WRITTEN TASK: Pictures excluded, output the lines of the data below between the one holding "На Дне строителя" and the one holding "Tillgänglig 3+ månader", inclusive, exactly as they stand.

SUPPLIED RECORDS:
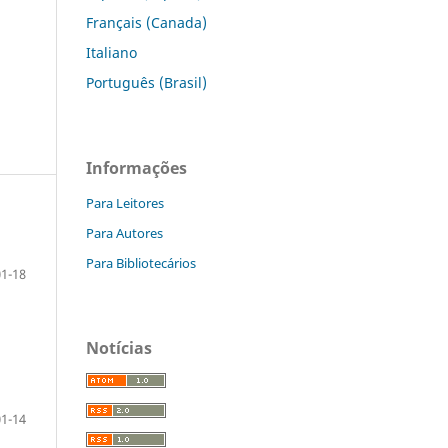
Français (Canada)
Italiano
Português (Brasil)
Informações
Para Leitores
Para Autores
Para Bibliotecários
1-18
Notícias
1-14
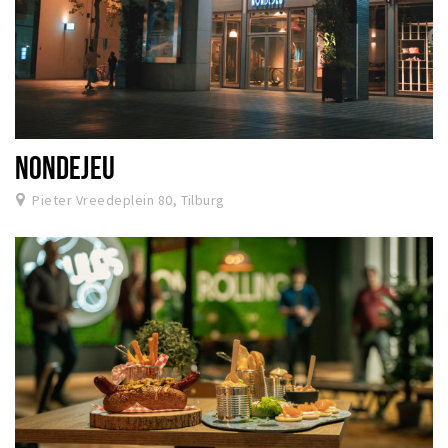
NONDEJEU
Pieter Vreedeplein 80, Tilburg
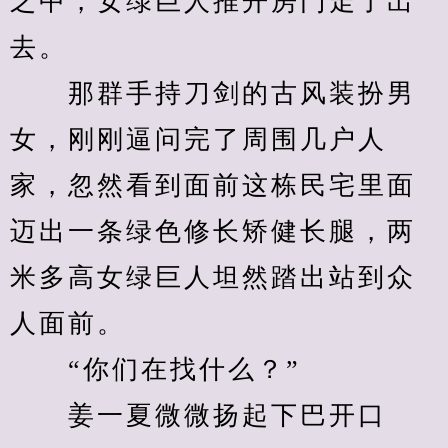
之中，女绿巨人推开房门走了出
去。
　　那群手持刀剑的古风装扮男
女，刚刚逼问完了周围几户人
家，忽然看到面前这栋民宅里面
迈出一条绿色修长矫健长腿，两
米多高女绿巨人坦然踏出站到众
人面前。
　　“你们在找什么？”
　　姜一夏微微扬起下巴开口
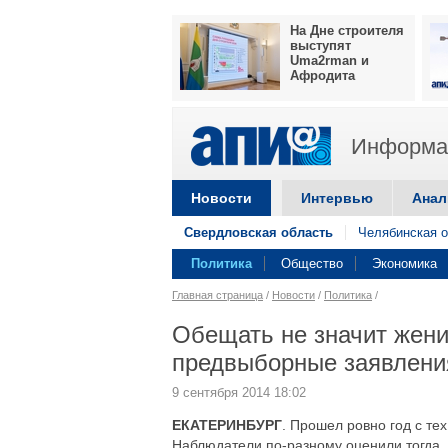
На Дне строителя
выступят
Uma2rman и
Афродита
Информац
Новости
Интервью
Анал
Свердловская область
Челябинская о
Политика
Общество
Экономика
Главная страница
/
Новости
/
Политика
/
Обещать не значит жени
предвыборные заявлени
9 сентября 2014 18:02
ЕКАТЕРИНБУРГ
. Прошел ровно год с тех
Наблюдатели по-разному оценили тогда, 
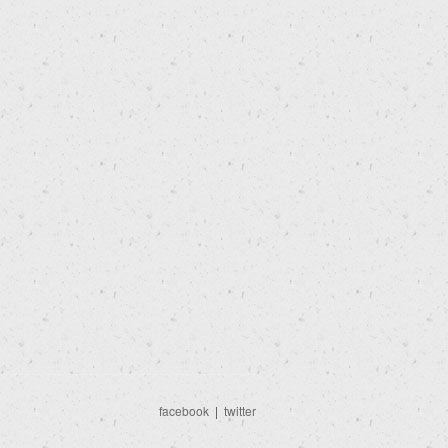
facebook
|
twitter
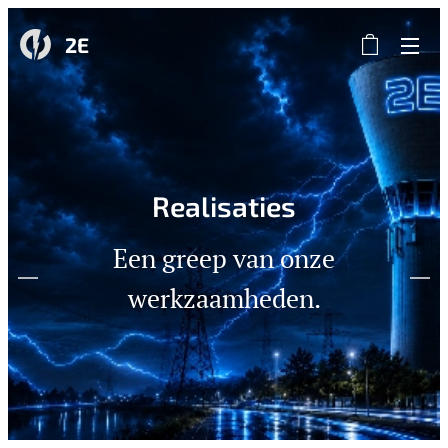
2E
Realisaties
Een greep van onze
werkzaamheden.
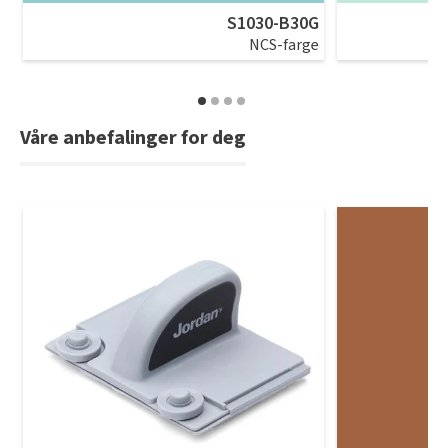
S1030-B30G
NCS-farge
Våre anbefalinger for deg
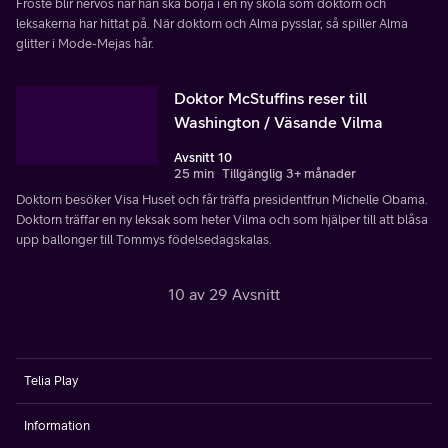
Froste blir nervös när han ska börja i en ny skola som doktorn och
leksakerna har hittat på. När doktorn och Alma pysslar, så spiller Alma
glitter i Mode-Mejas hår.
Doktor McStuffins reser till
Washington / Väsande Vilma
Avsnitt 10
25 min
Tillgänglig 3+ månader
Doktorn besöker Visa Huset och får träffa presidentfrun Michelle Obama.
Doktorn träffar en ny leksak som heter Vilma och som hjälper till att blåsa
upp ballonger till Tommys födelsedagskalas.
10 av 29 Avsnitt
Telia Play
Information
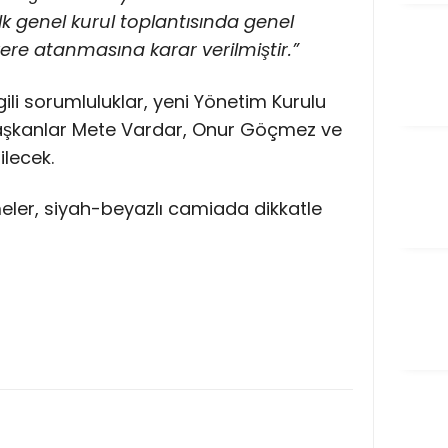
k genel kurul toplantısında genel
re atanmasına karar verilmiştir.”
gili sorumluluklar, yeni Yönetim Kurulu
başkanlar Mete Vardar, Onur Göçmez ve
ilecek.
eler, siyah-beyazlı camiada dikkatle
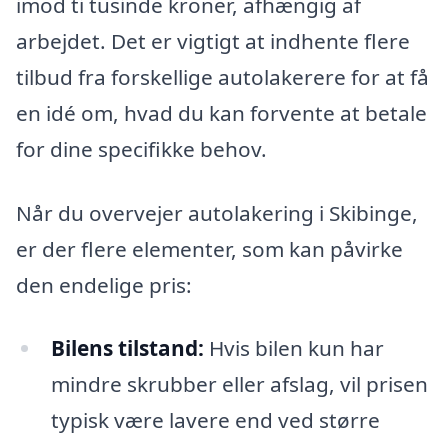
imod ti tusinde kroner, afhængig af
arbejdet. Det er vigtigt at indhente flere
tilbud fra forskellige autolakerere for at få
en idé om, hvad du kan forvente at betale
for dine specifikke behov.
Når du overvejer autolakering i Skibinge,
er der flere elementer, som kan påvirke
den endelige pris:
Bilens tilstand:
Hvis bilen kun har
mindre skrubber eller afslag, vil prisen
typisk være lavere end ved større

WRITTEN SOLUTION:
На Дне строителя
выступят
Uma2rman и
Афродита
Информац
Новости
Интервью
Анал
Свердловская область
Челябинская о
Политика
Общество
Экономика
Главная страница
/
Новости
/
Политика
/
Обещать не значит жени
предвыборные заявлени
9 сентября 2014 18:02
ЕКАТЕРИНБУРГ
. Прошел ровно год с тех
Наблюдатели по-разному оценили тогда, 
facebook
|
twitter
2E
Realisaties
Een greep van onze
werkzaamheden.
S1030-B30G
NCS-farge
Våre anbefalinger for deg
Froste blir nervös när han ska börja i en ny skola som doktorn och
leksakerna har hittat på. När doktorn och Alma pysslar, så spiller Alma
glitter i Mode-Mejas hår.
Doktor McStuffins reser till
Washington / Väsande Vilma
Avsnitt 10
25 min
Tillgänglig 3+ månader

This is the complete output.